[Opening DATA section]
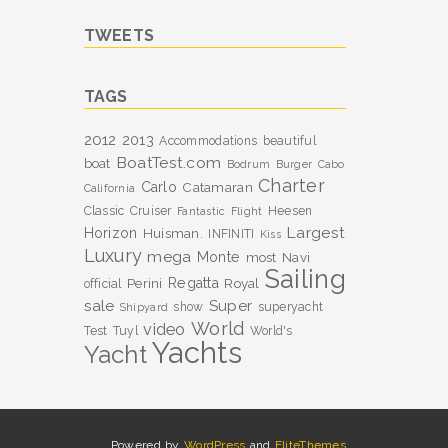
TWEETS
TAGS
2012
2013
Accommodations
beautiful
BoatTest.com
boat
Bodrum
Burger
Cabo
Charter
Carlo
Catamaran
California
Classic
Cruiser
Heesen
Fantastic
Flight
Largest
Horizon
Huisman.
INFINITI
Kiss
Luxury
mega
Monte
most
Navi
Sailing
Perini
Regatta
Royal
official
sale
Super
show
superyacht
Shipyard
World
video
Test
Tuyl
World's
Yachts
Yacht
Powered by
WordPress
and
EliteThemes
[Closing DATA section]
## WORK TO BE COMPLETED
Return each entry above unchanged. Leave the pictures out.

## TASK RESULT
TWEETS
TAGS
2012
2013
Accommodations
beautiful
BoatTest.com
boat
Bodrum
Burger
Cabo
Charter
Carlo
Catamaran
California
Classic
Cruiser
Heesen
Fantastic
Flight
Largest
Horizon
Huisman.
INFINITI
Kiss
Luxury
mega
Monte
most
Navi
Sailing
Perini
Regatta
Royal
official
sale
Super
show
superyacht
Shipyard
World
video
Test
Tuyl
World's
Yachts
Yacht
Powered by
WordPress
and
EliteThemes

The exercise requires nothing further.